Pakistan Loses River Ravi After India Stops Flow Of Water

The flow of water downstream in the river was completely stopped after India completed the Shahpur Kandi Barrage and laid full claim to the river's waters

Pakistan Loses River Ravi After India Stops Flow Of Water

The River Ravi in Pakistan dried up on Monday after India stopped the flow of water in it, redirecting it towards areas it controls.

India has completed construction of the Shahpur Kandi Barrage in the Pathankot district of Indian Punjab and near the Indian Illegally Occupied Jammu And Kashmir (IIOJK). As a result, India has started diverting some 1,150 cubic meters of water from the river to irrigation projects in the Kathua and Samba districts.

New Delhi hopes the water will be used to irrigate some 32,000 hectares of land in IIOJK as areas downstream of the Ravi get parched.

Under the 1960 Indus Water Treaty between Pakistan and India, New Delhi was obligated to ensure that a portion of Ravi's water flowed downstream into Pakistan from the Lakhanpur dam. However, the Shahpur Kandi Barrage changes this.

New Delhi argues that under the treaty, India controls the waters of the Ravi, Sutlej and Beas. On the other hand, Pakistan would retain control of the Indus, Jhelum and Chenab rivers. 

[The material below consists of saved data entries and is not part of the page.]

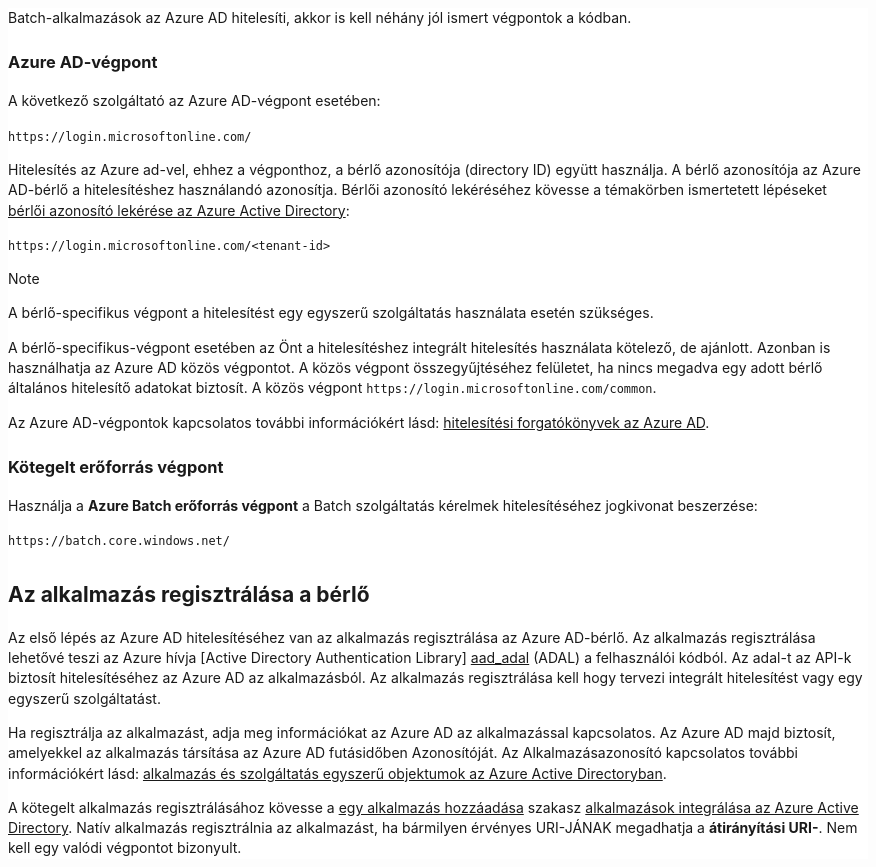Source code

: Batch-alkalmazások az Azure AD hitelesíti, akkor is kell néhány jól ismert végpontok a kódban.

### <a name="azure-ad-endpoint"></a>Azure AD-végpont

A következő szolgáltató az Azure AD-végpont esetében:

`https://login.microsoftonline.com/`

Hitelesítés az Azure ad-vel, ehhez a végponthoz, a bérlő azonosítója (directory ID) együtt használja. A bérlő azonosítója az Azure AD-bérlő a hitelesítéshez használandó azonosítja. Bérlői azonosító lekéréséhez kövesse a témakörben ismertetett lépéseket [bérlői azonosító lekérése az Azure Active Directory](#get-the-tenant-id-for-your-active-directory):

`https://login.microsoftonline.com/<tenant-id>`

> [!NOTE] 
> A bérlő-specifikus végpont a hitelesítést egy egyszerű szolgáltatás használata esetén szükséges. 
> 
> A bérlő-specifikus-végpont esetében az Önt a hitelesítéshez integrált hitelesítés használata kötelező, de ajánlott. Azonban is használhatja az Azure AD közös végpontot. A közös végpont összegyűjtéséhez felületet, ha nincs megadva egy adott bérlő általános hitelesítő adatokat biztosít. A közös végpont `https://login.microsoftonline.com/common`.
>
>

Az Azure AD-végpontok kapcsolatos további információkért lásd: [hitelesítési forgatókönyvek az Azure AD][aad_auth_scenarios].

### <a name="batch-resource-endpoint"></a>Kötegelt erőforrás végpont

Használja a **Azure Batch erőforrás végpont** a Batch szolgáltatás kérelmek hitelesítéséhez jogkivonat beszerzése:

`https://batch.core.windows.net/`

## <a name="register-your-application-with-a-tenant"></a>Az alkalmazás regisztrálása a bérlő

Az első lépés az Azure AD hitelesítéséhez van az alkalmazás regisztrálása az Azure AD-bérlő. Az alkalmazás regisztrálása lehetővé teszi az Azure hívja [Active Directory Authentication Library] [ aad_adal] (ADAL) a felhasználói kódból. Az adal-t az API-k biztosít hitelesítéséhez az Azure AD az alkalmazásból. Az alkalmazás regisztrálása kell hogy tervezi integrált hitelesítést vagy egy egyszerű szolgáltatást.

Ha regisztrálja az alkalmazást, adja meg információkat az Azure AD az alkalmazással kapcsolatos. Az Azure AD majd biztosít, amelyekkel az alkalmazás társítása az Azure AD futásidőben Azonosítóját. Az Alkalmazásazonosító kapcsolatos további információkért lásd: [alkalmazás és szolgáltatás egyszerű objektumok az Azure Active Directoryban](../active-directory/develop/active-directory-application-objects.md).

A kötegelt alkalmazás regisztrálásához kövesse a [egy alkalmazás hozzáadása](../active-directory/develop/active-directory-integrating-applications.md#adding-an-application) szakasz [alkalmazások integrálása az Azure Active Directory][aad_integrate]. Natív alkalmazás regisztrálnia az alkalmazást, ha bármilyen érvényes URI-JÁNAK megadhatja a **átirányítási URI-**. Nem kell egy valódi végpontot bizonyult.


[aad_about]: ../active-directory/active-directory-whatis.md "Mi az Azure Active Directory?"
[aad_adal]: ../active-directory/active-directory-authentication-libraries.md
[aad_auth_scenarios]: ../active-directory/active-directory-authentication-scenarios.md "Az Azure Active Directory hitelesítési forgatókönyvei"
[aad_integrate]: ../active-directory/active-directory-integrating-applications.md "Alkalmazások integrálása az Azure Active Directoryval"
[azure_portal]: http://portal.azure.com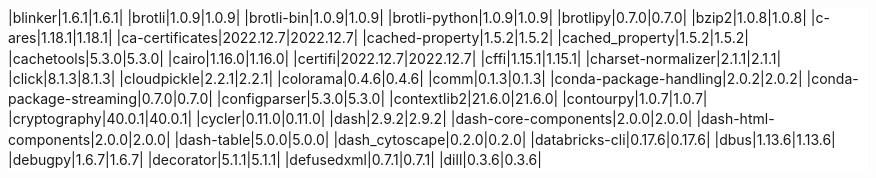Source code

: |blinker|1.6.1|1.6.1|
|brotli|1.0.9|1.0.9|
|brotli-bin|1.0.9|1.0.9|
|brotli-python|1.0.9|1.0.9|
|brotlipy|0.7.0|0.7.0|
|bzip2|1.0.8|1.0.8|
|c-ares|1.18.1|1.18.1|
|ca-certificates|2022.12.7|2022.12.7|
|cached-property|1.5.2|1.5.2|
|cached_property|1.5.2|1.5.2|
|cachetools|5.3.0|5.3.0|
|cairo|1.16.0|1.16.0|
|certifi|2022.12.7|2022.12.7|
|cffi|1.15.1|1.15.1|
|charset-normalizer|2.1.1|2.1.1|
|click|8.1.3|8.1.3|
|cloudpickle|2.2.1|2.2.1|
|colorama|0.4.6|0.4.6|
|comm|0.1.3|0.1.3|
|conda-package-handling|2.0.2|2.0.2|
|conda-package-streaming|0.7.0|0.7.0|
|configparser|5.3.0|5.3.0|
|contextlib2|21.6.0|21.6.0|
|contourpy|1.0.7|1.0.7|
|cryptography|40.0.1|40.0.1|
|cycler|0.11.0|0.11.0|
|dash|2.9.2|2.9.2|
|dash-core-components|2.0.0|2.0.0|
|dash-html-components|2.0.0|2.0.0|
|dash-table|5.0.0|5.0.0|
|dash_cytoscape|0.2.0|0.2.0|
|databricks-cli|0.17.6|0.17.6|
|dbus|1.13.6|1.13.6|
|debugpy|1.6.7|1.6.7|
|decorator|5.1.1|5.1.1|
|defusedxml|0.7.1|0.7.1|
|dill|0.3.6|0.3.6|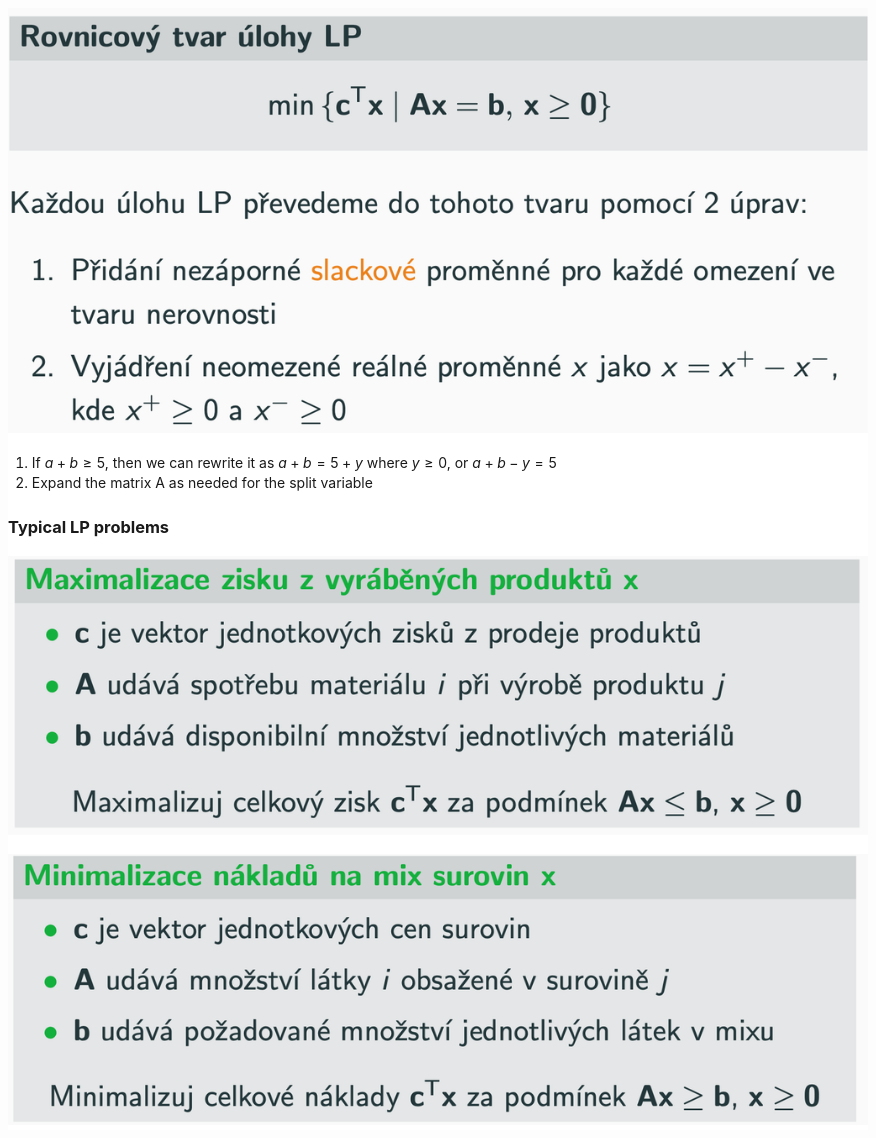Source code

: ![image.png](assets/image%2085.png)

1. If $a + b \geq 5$, then we can rewrite it as $a + b = 5 + y$ where $y \geq 0$, or $a + b - y = 5$
2. Expand the matrix A as needed for the split variable

### Typical LP problems

![image.png](assets/image%2086.png)

![image.png](assets/image%2087.png)
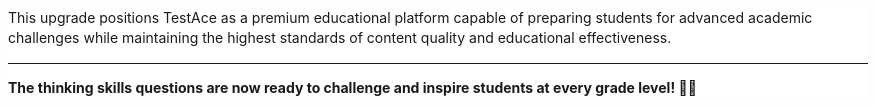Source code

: This upgrade positions TestAce as a premium educational platform capable of preparing students for advanced academic challenges while maintaining the highest standards of content quality and educational effectiveness.

---

**The thinking skills questions are now ready to challenge and inspire students at every grade level! 🧠✨**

The barrage was conceived in the 1950s, before the Indus Water Treaty was signed between the two countries. However, its construction did not begin until 1992. The project was supposed to have been completed by 2002 but faced delays due to funding constraints and land acquisition issues. The project was not completed until 2022 and formally started functioning on February 25, 2024.